With this approach, you will return true once, and only once.

If you call Recursivehandler.runOnce() in any other classes that execute before the trigger that you've provided does, then your trigger won't run.

Similarly, if you try to insert more than 200 OpportunityLineItem (OLI from here on) records at once (the Apex Dataloader and generating OLI records directly via Apex come to mind), then your trigger will only run for (up to) the first 200 records. However, that's assuming that your recursion check is outside of a loop. With you performing your recursion check inside a loop, you will only run your trigger for a single OLI.

Usually, when people want to prevent recursion, they want to prevent individual records from being processed twice rather than preventing a block of code from being run twice. A simple static Boolean won't help us here, we need a Set<Id>

The Set class provides us the contains() method, which is pretty descriptive of what it does. If the value you pass to contains() is contained in the set, the method will return true, otherwise it returns false.

There are other ways of using this approach, but the most "drop-in" replacement for you would be to alter your Recursivehandler class to satisfy the following pseudo-code:

public Class Recursivehandler{
    private static Set<Id> = new Set<Id>();

    public static boolean runOnce(), needs to take an Id as an argument{
        if the Id does _not_ exist in the set
            then add this Id to the set, and return true
        else
            the Id does exist in the set, and we should return false
    }
}

That's an improvement on the situation, but it's not perfect. If you want to use this recursion protection class in other triggers, you'll run into the same issue you are running into now. Once the Id is in the set, runOnce() will always return false. The next step you could take (if you do want to use this class to protect from recursion in multiple classes/triggers) would be to use a Map<String, Set<Id>> instead of a simple Set<Id>.
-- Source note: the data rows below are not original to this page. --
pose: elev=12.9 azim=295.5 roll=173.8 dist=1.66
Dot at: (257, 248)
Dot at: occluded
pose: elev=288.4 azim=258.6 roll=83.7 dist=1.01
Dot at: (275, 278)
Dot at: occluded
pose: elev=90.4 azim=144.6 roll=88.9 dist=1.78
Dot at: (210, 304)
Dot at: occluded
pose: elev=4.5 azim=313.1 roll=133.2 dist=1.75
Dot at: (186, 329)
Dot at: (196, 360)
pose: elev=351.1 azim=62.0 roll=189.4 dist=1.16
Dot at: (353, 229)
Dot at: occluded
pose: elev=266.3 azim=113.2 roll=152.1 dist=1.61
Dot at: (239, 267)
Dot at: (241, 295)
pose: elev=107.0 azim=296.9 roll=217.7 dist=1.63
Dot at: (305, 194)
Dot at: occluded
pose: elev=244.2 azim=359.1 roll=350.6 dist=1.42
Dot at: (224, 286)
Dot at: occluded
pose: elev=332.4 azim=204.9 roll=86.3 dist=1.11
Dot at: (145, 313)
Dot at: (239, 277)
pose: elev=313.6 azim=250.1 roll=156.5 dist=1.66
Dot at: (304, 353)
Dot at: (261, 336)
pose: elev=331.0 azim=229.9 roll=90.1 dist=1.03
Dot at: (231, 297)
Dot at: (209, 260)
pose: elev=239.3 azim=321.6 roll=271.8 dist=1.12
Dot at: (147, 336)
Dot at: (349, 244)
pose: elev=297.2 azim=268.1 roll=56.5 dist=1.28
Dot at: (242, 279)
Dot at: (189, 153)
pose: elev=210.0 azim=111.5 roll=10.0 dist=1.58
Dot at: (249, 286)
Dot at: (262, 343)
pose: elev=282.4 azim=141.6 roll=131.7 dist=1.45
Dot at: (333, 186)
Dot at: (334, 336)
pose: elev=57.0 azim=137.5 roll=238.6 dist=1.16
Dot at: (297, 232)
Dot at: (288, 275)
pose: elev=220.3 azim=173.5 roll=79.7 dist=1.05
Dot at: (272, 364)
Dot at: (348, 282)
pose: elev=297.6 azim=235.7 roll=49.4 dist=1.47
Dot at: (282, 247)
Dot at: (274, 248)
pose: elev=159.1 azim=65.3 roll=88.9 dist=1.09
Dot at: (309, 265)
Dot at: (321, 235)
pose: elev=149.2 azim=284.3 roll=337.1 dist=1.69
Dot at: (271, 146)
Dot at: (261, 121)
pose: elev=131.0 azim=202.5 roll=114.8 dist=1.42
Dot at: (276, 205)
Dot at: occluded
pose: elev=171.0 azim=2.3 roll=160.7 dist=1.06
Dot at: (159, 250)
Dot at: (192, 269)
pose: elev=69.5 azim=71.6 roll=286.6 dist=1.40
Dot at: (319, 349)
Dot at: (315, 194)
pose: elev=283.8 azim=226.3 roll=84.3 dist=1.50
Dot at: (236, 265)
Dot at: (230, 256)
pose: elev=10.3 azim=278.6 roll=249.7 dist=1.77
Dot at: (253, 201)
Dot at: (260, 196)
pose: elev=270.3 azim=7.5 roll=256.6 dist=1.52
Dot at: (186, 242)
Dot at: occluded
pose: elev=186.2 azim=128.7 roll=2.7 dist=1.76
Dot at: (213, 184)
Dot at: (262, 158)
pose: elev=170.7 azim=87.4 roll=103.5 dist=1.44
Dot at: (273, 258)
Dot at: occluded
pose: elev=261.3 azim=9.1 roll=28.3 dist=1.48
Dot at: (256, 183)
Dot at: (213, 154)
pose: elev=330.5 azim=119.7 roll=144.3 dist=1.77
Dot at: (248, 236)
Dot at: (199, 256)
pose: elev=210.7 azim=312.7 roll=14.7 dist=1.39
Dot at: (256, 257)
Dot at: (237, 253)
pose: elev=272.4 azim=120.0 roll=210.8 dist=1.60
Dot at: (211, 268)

The idea is that you would create a single Set<Id> per class/trigger that you want to protect, and store that in a map where the key is the name of the class/trigger that you called runOnce() from. As the introspection/reflection capabilities of Apex are quite limited, this would mean that you would need to create a string literal (i.e. 'RevenueBookingsHandler_TRG') and pass that to your runOnce() method (the Id would still need to be passed as a parameter as well).